- [JOB] Would you please copy each line of the listing that mentions "true"?

- [DATA PROVIDED]
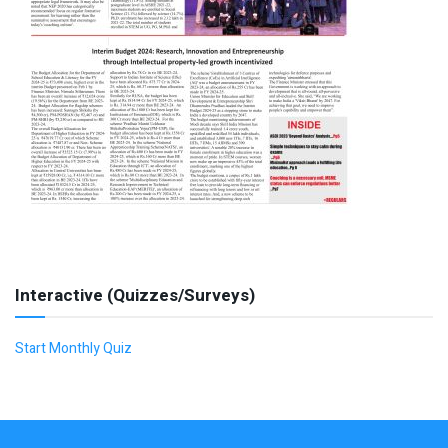
Interactive (Quizzes/Surveys)
Start Monthly Quiz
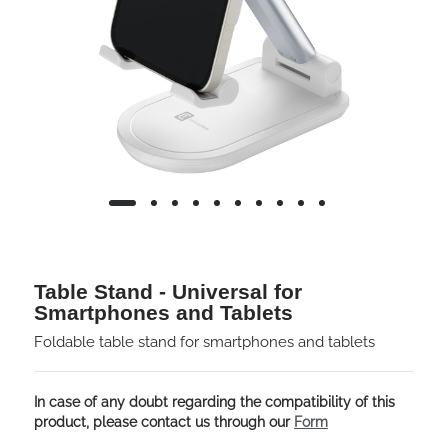
Table Stand - Universal for
Smartphones and Tablets
Foldable table stand for smartphones and tablets
In case of any doubt regarding the compatibility of this
product, please contact us through our
Form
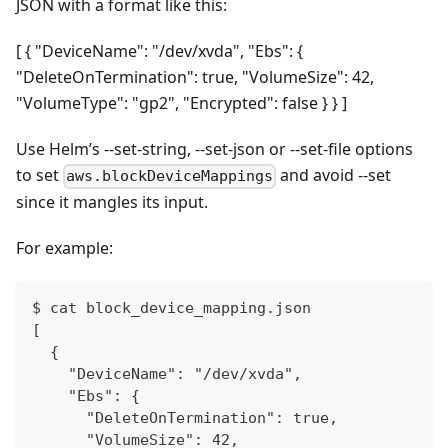
JSON with a format like this:
[ { "DeviceName": "/dev/xvda", "Ebs": {
"DeleteOnTermination": true, "VolumeSize": 42,
"VolumeType": "gp2", "Encrypted": false } } ]
Use Helm’s --set-string, --set-json or --set-file options
to set
and avoid --set
aws.blockDeviceMappings
since it mangles its input.
For example:
$ cat block_device_mapping.json
[
  {
    "DeviceName": "/dev/xvda",
    "Ebs": {
      "DeleteOnTermination": true,
      "VolumeSize": 42,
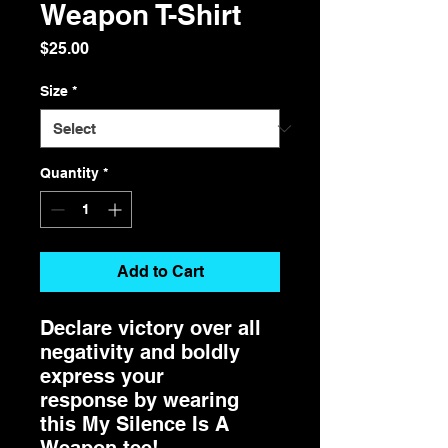
Weapon T-Shirt
Price
$25.00
Size
*
Quantity
*
Add to Cart
Declare victory over all
negativity and boldly
express your
response by wearing
this My Silence Is A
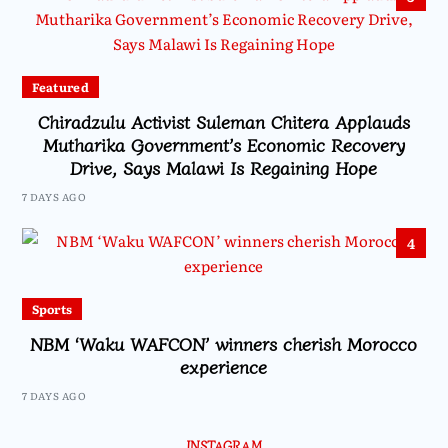
Featured
Chiradzulu Activist Suleman Chitera Applauds
Mutharika Government’s Economic Recovery
Drive, Says Malawi Is Regaining Hope
7 DAYS AGO
4
Sports
NBM ‘Waku WAFCON’ winners cherish Morocco
experience
7 DAYS AGO
INSTAGRAM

- [OUTPUT]
"DeleteOnTermination": true, "VolumeSize": 42,
      "DeleteOnTermination": true,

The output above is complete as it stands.